State how many lines in the records below contain the string "chart", with case counting, and reply with that number only.
*** Source material ***
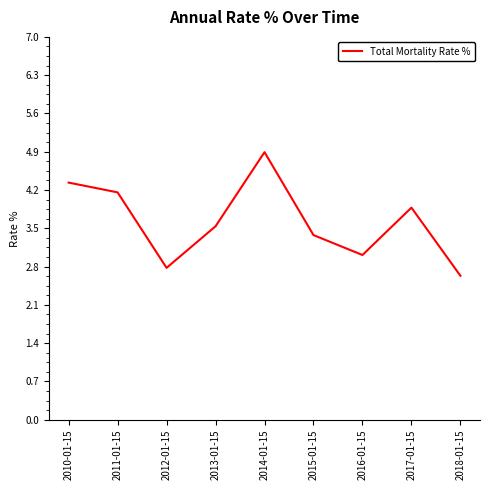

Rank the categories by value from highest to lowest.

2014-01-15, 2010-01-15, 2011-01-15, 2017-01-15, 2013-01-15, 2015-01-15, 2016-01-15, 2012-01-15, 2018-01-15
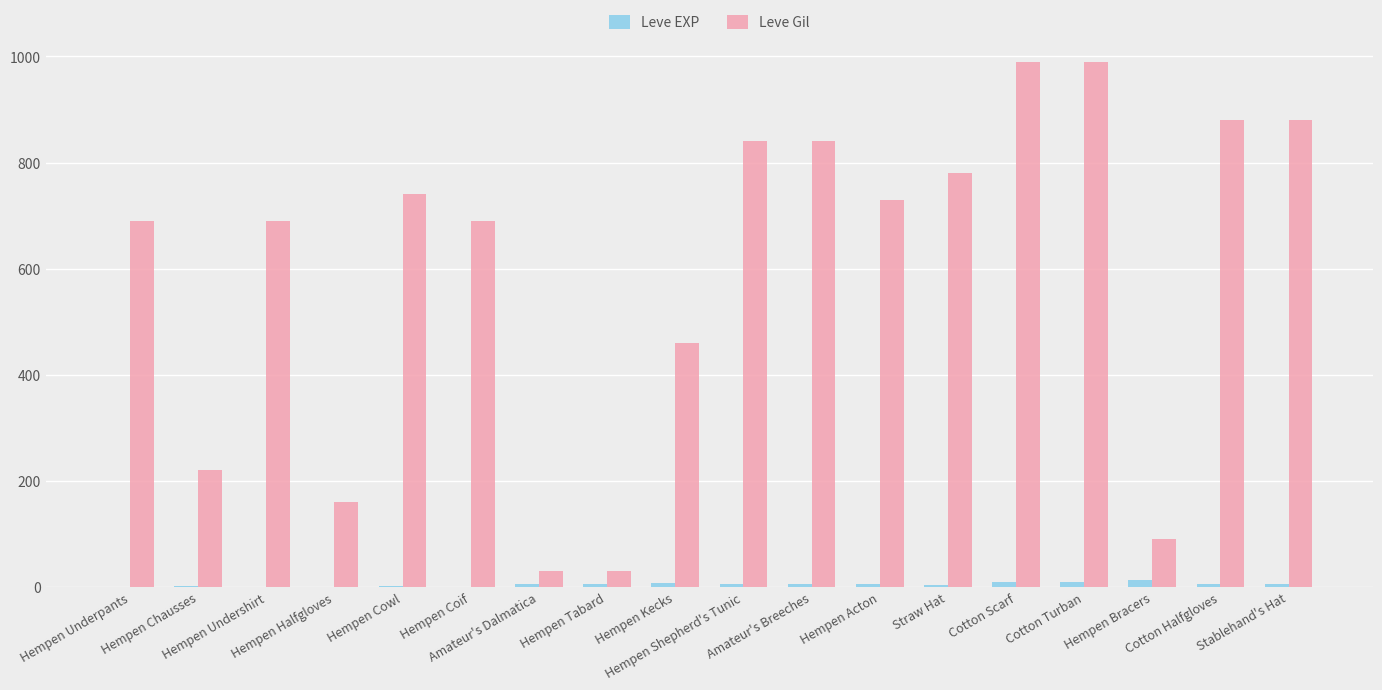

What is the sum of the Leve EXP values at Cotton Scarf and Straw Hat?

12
*** End of Source material ***
*** Source material ***
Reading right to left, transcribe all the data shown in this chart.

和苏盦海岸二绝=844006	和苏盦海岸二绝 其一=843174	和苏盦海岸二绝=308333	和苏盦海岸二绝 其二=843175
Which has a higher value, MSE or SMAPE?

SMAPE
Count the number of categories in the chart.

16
*** End of Source material ***
**Expected answer**.
2